I came to regret the nose piercing and the belly piercing — the money spent and the pain endured and the blood shed — so I removed the rings, years ago, and that was that. Except now I have these holes in my skin that seem to be going nowhere; but I guess no one ever said a passing phase couldn’t leave a scar.
People confuse depression with Just A Phase One Goes Through because, when things get better — when the sun rises or the tide calms or whatever — and you are moving forward knowing how bad it was then and how good it is now, well, why would you go back? You are victorious, you have figured something out, you are all fixed. That is how sadness works maybe, or disappointment, or grief. That is how phases work, they are linear, you begin at one point and evolve and you end up someplace else. That is not how depression works, though. With depression, there is no Point A and Point B: it is circular, it is a cul-de-sac, you just always run the risk of finding yourself back where you began.

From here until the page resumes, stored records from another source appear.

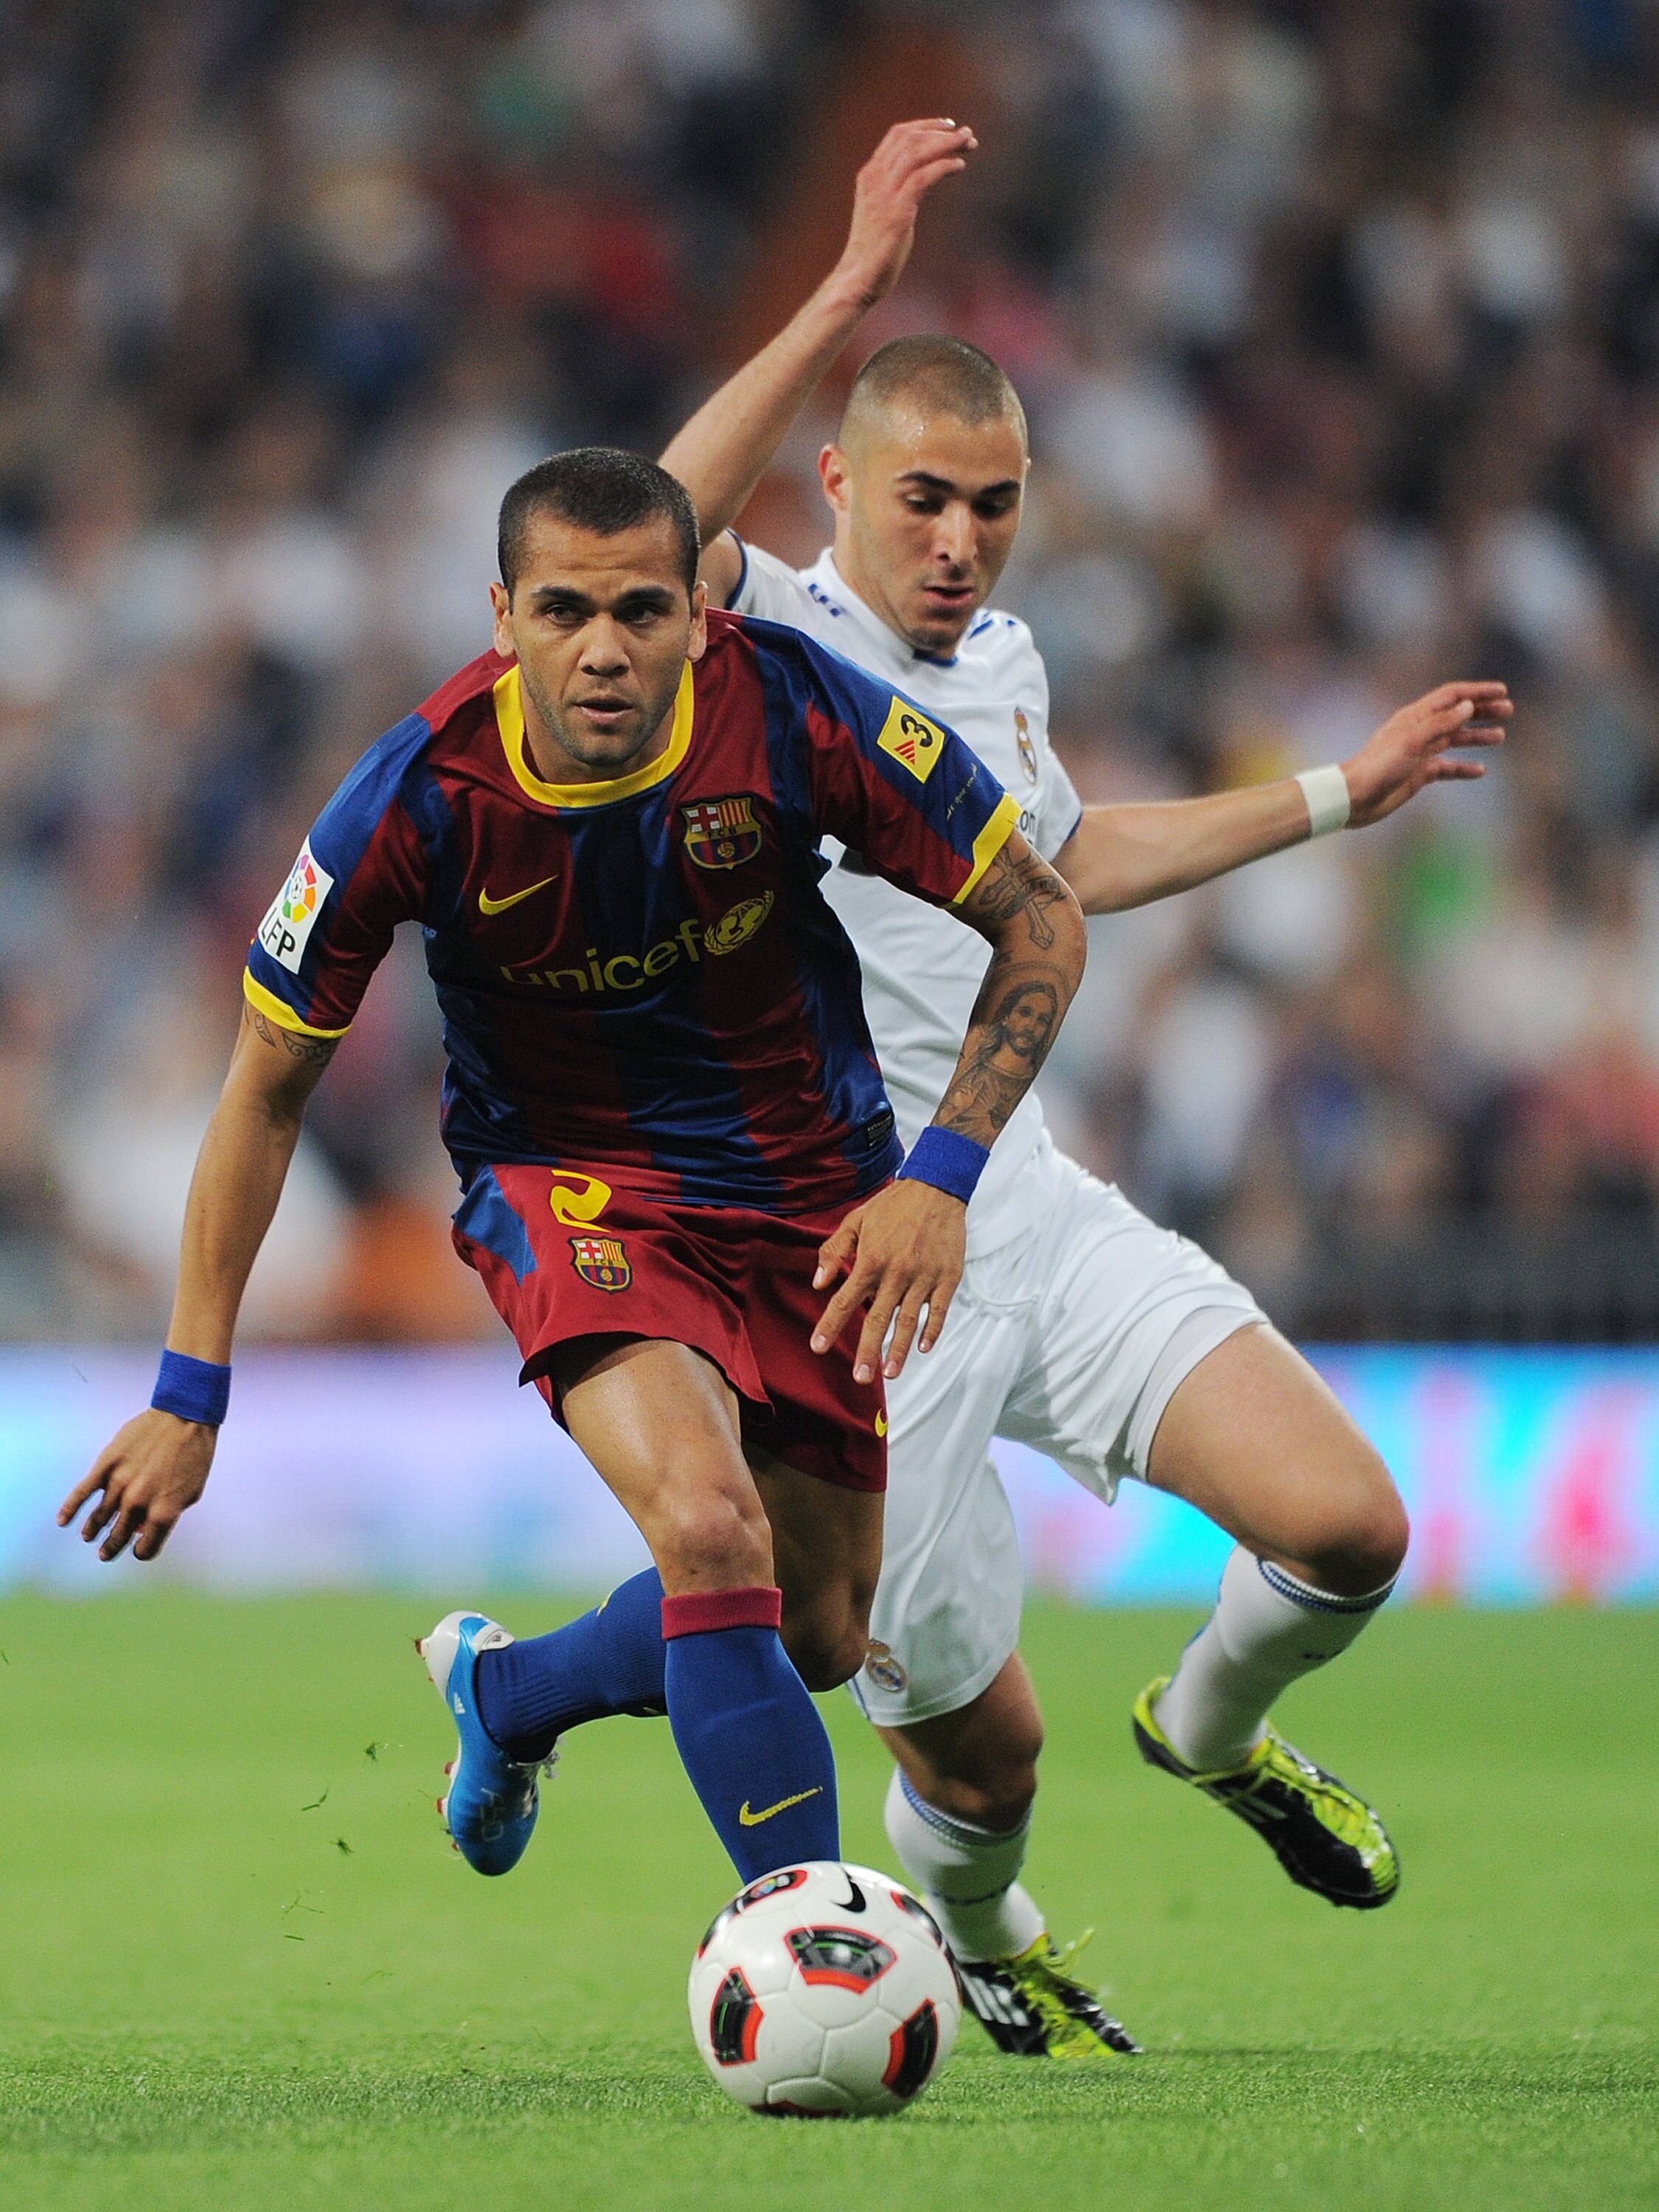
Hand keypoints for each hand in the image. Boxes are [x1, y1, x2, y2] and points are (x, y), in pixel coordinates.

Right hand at [57, 1408, 216, 1561]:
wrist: (186, 1417)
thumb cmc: (195, 1455)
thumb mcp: (191, 1492)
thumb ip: (169, 1514)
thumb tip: (143, 1529)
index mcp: (164, 1512)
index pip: (146, 1547)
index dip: (142, 1551)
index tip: (138, 1550)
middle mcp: (139, 1503)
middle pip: (119, 1535)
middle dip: (112, 1547)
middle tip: (105, 1553)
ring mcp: (120, 1484)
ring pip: (100, 1517)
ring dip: (93, 1530)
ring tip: (89, 1537)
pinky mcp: (106, 1465)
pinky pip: (83, 1492)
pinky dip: (70, 1508)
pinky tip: (63, 1521)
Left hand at [810, 1181, 966, 1383]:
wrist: (936, 1188)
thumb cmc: (892, 1206)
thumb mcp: (855, 1220)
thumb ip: (834, 1251)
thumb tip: (819, 1283)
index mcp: (870, 1260)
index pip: (844, 1301)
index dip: (830, 1326)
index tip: (818, 1347)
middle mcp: (896, 1273)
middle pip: (878, 1320)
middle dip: (867, 1351)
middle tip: (860, 1378)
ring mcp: (924, 1277)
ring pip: (909, 1321)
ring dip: (899, 1350)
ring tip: (889, 1374)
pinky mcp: (947, 1277)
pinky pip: (939, 1310)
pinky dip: (932, 1330)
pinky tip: (925, 1348)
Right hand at [835, 119, 976, 310]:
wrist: (858, 279)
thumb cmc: (875, 252)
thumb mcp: (885, 212)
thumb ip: (900, 192)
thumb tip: (924, 180)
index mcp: (869, 176)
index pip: (897, 135)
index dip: (925, 126)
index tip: (948, 127)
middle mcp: (874, 179)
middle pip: (910, 138)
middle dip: (942, 132)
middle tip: (967, 135)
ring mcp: (883, 194)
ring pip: (917, 152)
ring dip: (947, 144)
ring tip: (969, 144)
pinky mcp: (896, 212)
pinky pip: (923, 177)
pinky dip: (943, 167)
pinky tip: (959, 167)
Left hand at [1342, 681, 1511, 828]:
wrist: (1355, 797)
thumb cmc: (1379, 766)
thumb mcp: (1413, 741)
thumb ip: (1441, 723)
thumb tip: (1468, 706)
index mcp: (1416, 717)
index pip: (1452, 696)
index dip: (1477, 691)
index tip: (1503, 690)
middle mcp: (1419, 731)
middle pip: (1456, 715)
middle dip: (1483, 711)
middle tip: (1509, 710)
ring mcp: (1420, 753)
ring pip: (1454, 740)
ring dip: (1477, 736)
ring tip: (1501, 736)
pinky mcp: (1419, 774)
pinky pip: (1447, 768)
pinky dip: (1464, 767)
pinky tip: (1480, 771)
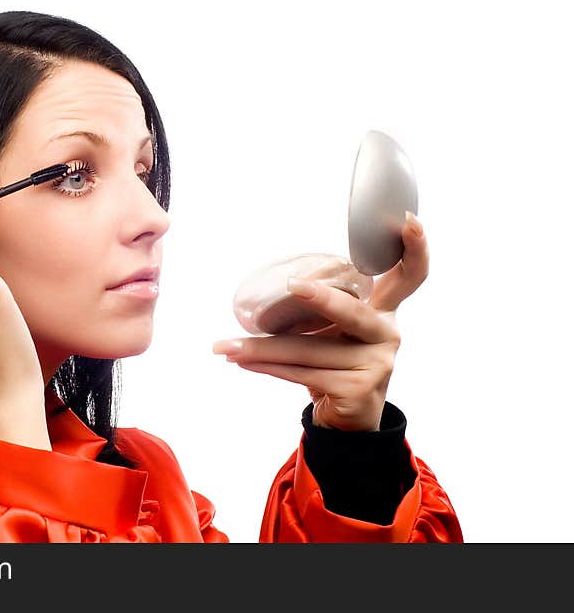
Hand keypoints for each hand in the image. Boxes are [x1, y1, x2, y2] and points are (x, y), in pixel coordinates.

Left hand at [212, 212, 427, 431]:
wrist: (348, 420)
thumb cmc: (335, 365)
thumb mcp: (334, 332)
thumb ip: (322, 307)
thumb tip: (268, 288)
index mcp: (383, 309)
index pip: (409, 275)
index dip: (415, 248)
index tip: (408, 222)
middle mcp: (387, 333)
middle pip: (351, 312)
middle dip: (321, 299)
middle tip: (292, 286)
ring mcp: (378, 363)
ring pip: (308, 350)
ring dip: (261, 349)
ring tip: (226, 347)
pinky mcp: (360, 389)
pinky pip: (303, 374)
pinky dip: (268, 368)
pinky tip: (243, 362)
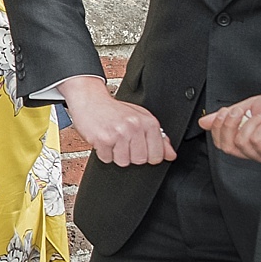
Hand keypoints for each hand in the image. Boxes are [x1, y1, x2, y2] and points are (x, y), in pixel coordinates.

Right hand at [61, 76, 177, 165]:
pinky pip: (107, 159)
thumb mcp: (140, 118)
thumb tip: (171, 155)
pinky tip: (103, 141)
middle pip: (140, 160)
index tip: (140, 148)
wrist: (89, 99)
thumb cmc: (114, 110)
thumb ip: (158, 137)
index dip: (148, 156)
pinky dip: (103, 153)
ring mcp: (119, 133)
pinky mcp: (103, 139)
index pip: (157, 155)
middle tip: (123, 142)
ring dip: (116, 155)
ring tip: (113, 141)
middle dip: (130, 155)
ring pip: (123, 162)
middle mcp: (135, 127)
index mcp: (148, 122)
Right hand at [199, 90, 260, 164]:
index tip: (226, 111)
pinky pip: (255, 142)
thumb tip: (204, 121)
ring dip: (253, 122)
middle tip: (241, 111)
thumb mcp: (252, 106)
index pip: (223, 144)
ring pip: (240, 143)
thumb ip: (229, 115)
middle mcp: (258, 152)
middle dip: (228, 124)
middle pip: (226, 147)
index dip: (218, 128)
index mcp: (252, 141)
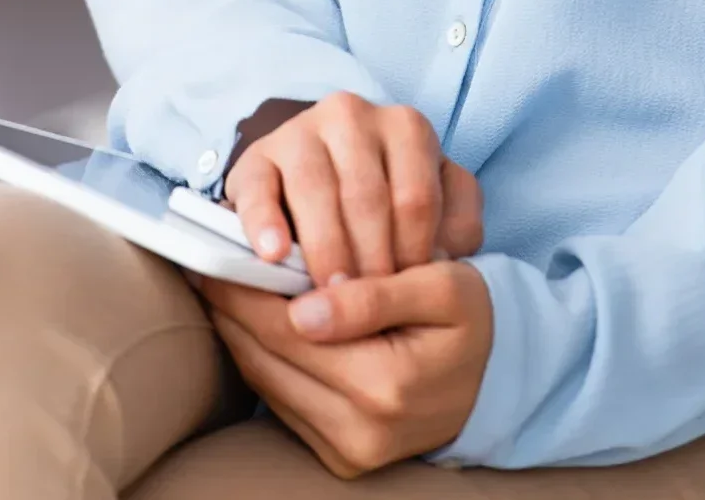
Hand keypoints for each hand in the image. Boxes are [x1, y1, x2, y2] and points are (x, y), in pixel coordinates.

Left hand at [189, 257, 492, 478]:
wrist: (496, 379)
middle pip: (268, 357)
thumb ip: (376, 295)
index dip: (248, 286)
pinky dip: (263, 357)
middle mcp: (360, 431)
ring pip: (267, 381)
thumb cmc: (471, 320)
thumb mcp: (444, 289)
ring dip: (240, 332)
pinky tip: (253, 321)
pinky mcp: (339, 457)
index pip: (290, 329)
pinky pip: (282, 401)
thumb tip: (303, 308)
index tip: (218, 248)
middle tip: (207, 260)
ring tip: (224, 285)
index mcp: (386, 385)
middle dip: (234, 306)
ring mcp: (347, 451)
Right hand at [223, 94, 482, 289]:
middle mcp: (353, 116)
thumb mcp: (437, 212)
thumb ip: (456, 227)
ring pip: (315, 189)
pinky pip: (259, 189)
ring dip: (324, 247)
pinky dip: (264, 223)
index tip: (406, 298)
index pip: (417, 196)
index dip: (414, 254)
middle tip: (367, 309)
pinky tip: (273, 256)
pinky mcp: (254, 157)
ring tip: (328, 296)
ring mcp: (300, 131)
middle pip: (366, 195)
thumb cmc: (389, 212)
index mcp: (406, 127)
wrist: (318, 196)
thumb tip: (446, 260)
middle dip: (368, 260)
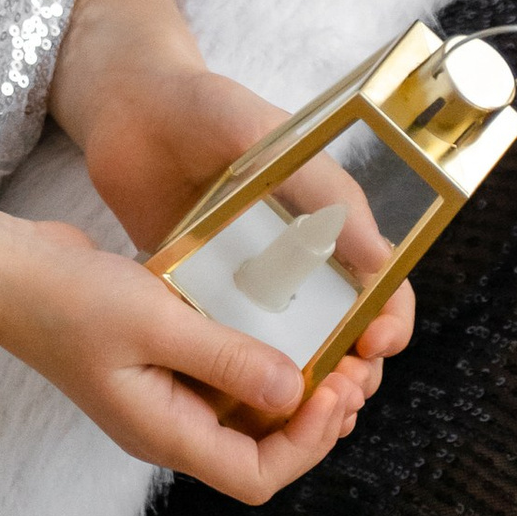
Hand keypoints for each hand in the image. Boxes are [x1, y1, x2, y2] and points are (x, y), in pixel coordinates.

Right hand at [0, 216, 374, 499]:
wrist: (9, 275)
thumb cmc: (71, 299)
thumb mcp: (155, 321)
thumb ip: (224, 358)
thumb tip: (294, 392)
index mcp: (165, 435)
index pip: (255, 476)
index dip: (307, 443)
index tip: (334, 386)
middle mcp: (169, 427)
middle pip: (258, 453)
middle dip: (313, 419)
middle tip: (351, 367)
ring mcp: (163, 398)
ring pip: (245, 415)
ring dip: (292, 390)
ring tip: (331, 346)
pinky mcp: (160, 364)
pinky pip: (223, 379)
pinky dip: (257, 360)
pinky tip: (279, 320)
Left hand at [74, 56, 417, 377]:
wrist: (125, 109)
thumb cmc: (201, 106)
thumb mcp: (263, 133)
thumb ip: (318, 188)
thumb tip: (377, 259)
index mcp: (325, 214)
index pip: (380, 277)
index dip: (390, 316)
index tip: (375, 344)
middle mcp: (294, 255)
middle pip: (345, 327)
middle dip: (356, 367)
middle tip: (341, 392)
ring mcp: (249, 281)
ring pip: (293, 351)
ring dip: (307, 387)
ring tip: (303, 409)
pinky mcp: (203, 297)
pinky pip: (233, 350)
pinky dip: (248, 383)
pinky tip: (249, 408)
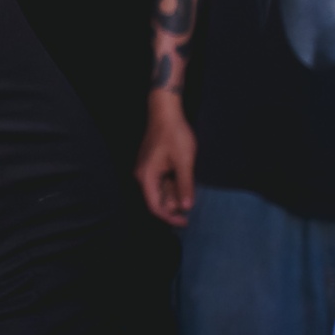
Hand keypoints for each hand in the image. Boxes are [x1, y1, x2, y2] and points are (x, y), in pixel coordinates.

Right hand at [135, 93, 195, 226]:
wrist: (166, 112)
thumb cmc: (175, 136)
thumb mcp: (184, 162)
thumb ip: (184, 186)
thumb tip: (186, 208)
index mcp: (147, 177)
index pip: (155, 206)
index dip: (170, 218)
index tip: (187, 222)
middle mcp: (143, 175)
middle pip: (157, 199)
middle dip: (175, 202)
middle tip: (192, 193)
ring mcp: (146, 169)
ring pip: (161, 190)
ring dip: (175, 192)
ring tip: (189, 180)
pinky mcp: (152, 164)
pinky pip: (161, 181)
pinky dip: (173, 183)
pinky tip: (184, 177)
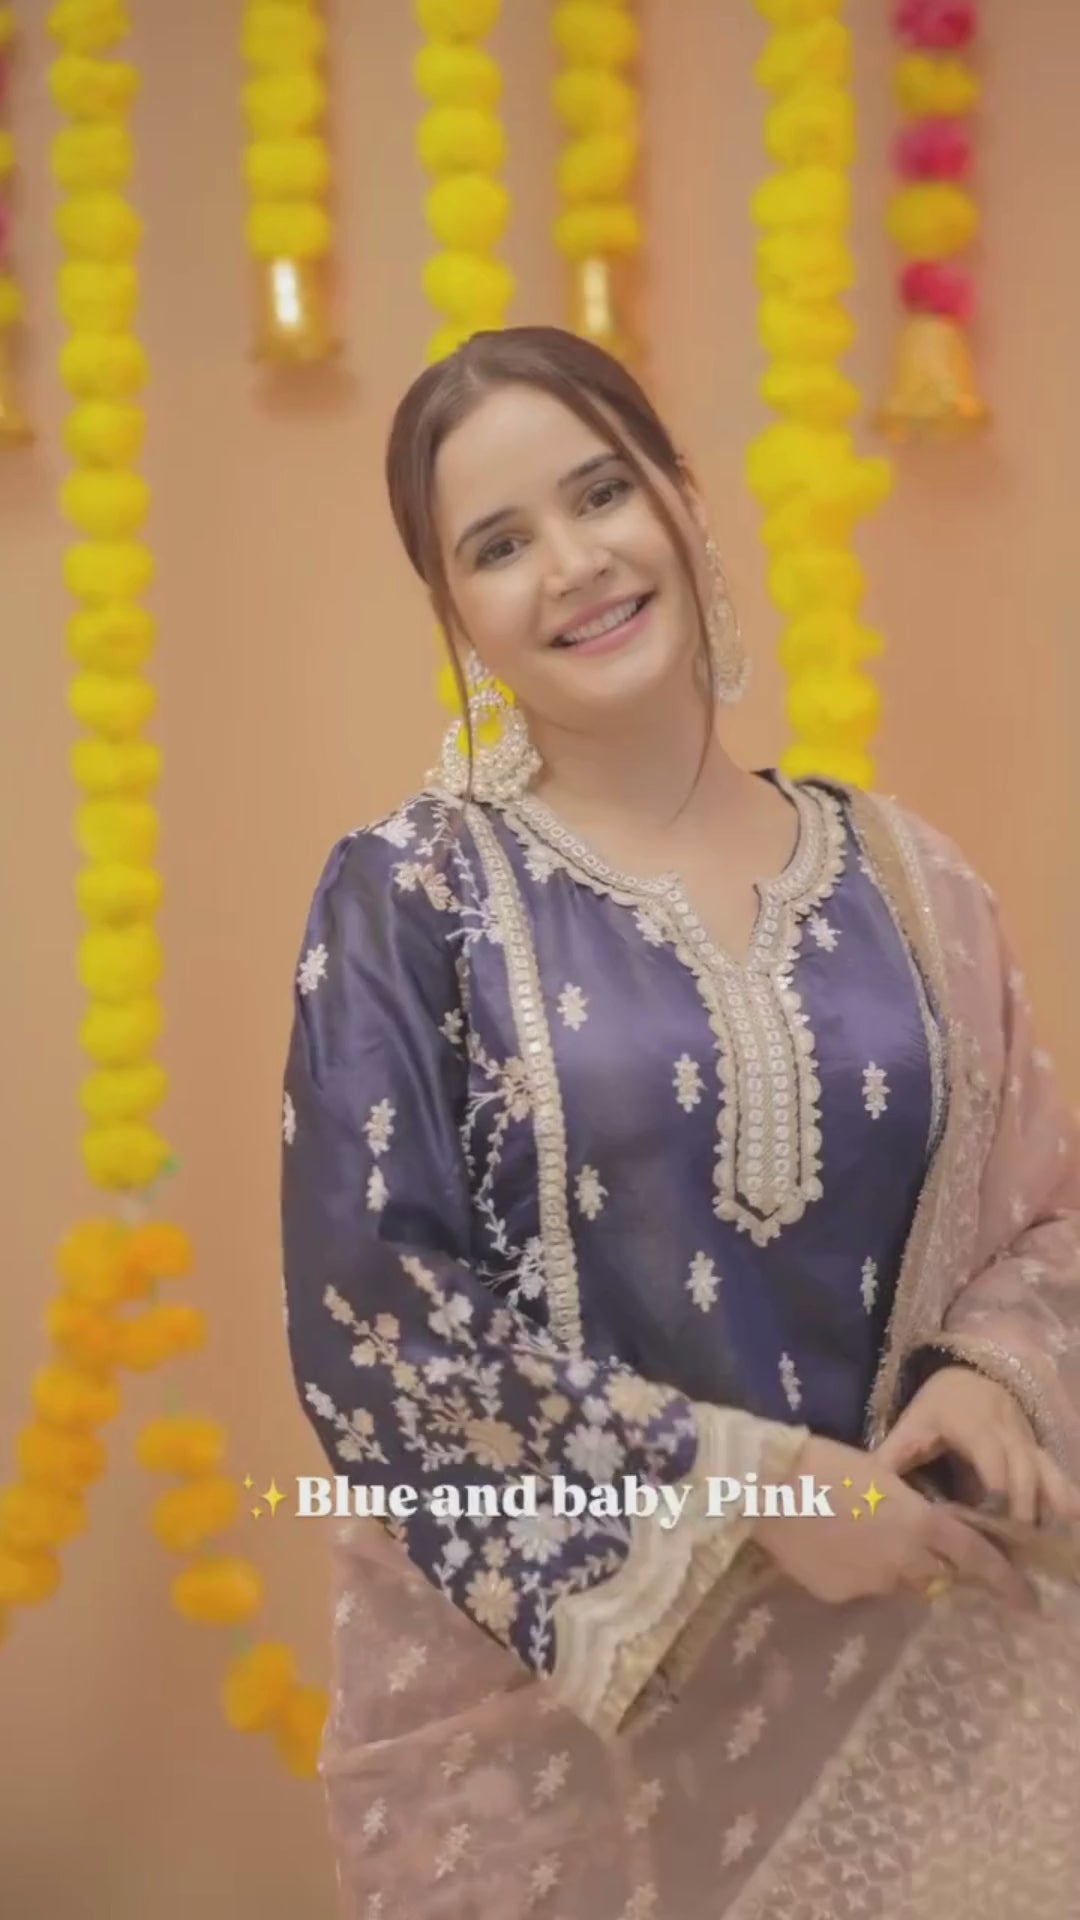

Last night I ate sushi for the fifth time this week with people I see every day in a neighborhood I’ve lived in for something like four years now and it hit me — this, right now, is a phase. This job and this diet, these friends and these circumstances — they are a song-poem. They are brown lipliner and gelled baby hairs. Or maybe they’re a depression, I don’t know. I can’t always tell the difference between a piercing and a tumor; I don’t know who will be discarded or who will leave behind tiny holes or who I will regret; I don’t know who will stay under my skin or on my sleeve but always a part of my story, for better or worse.
I got to thinking that feeling frightened or relieved by this realization — that all or none of this will matter someday — that’s just a phase, too; one day this dinner and this night and this jarring awareness I accidentally stumbled on will become footnotes of another phase I’ve survived. At least they’ll be in good company.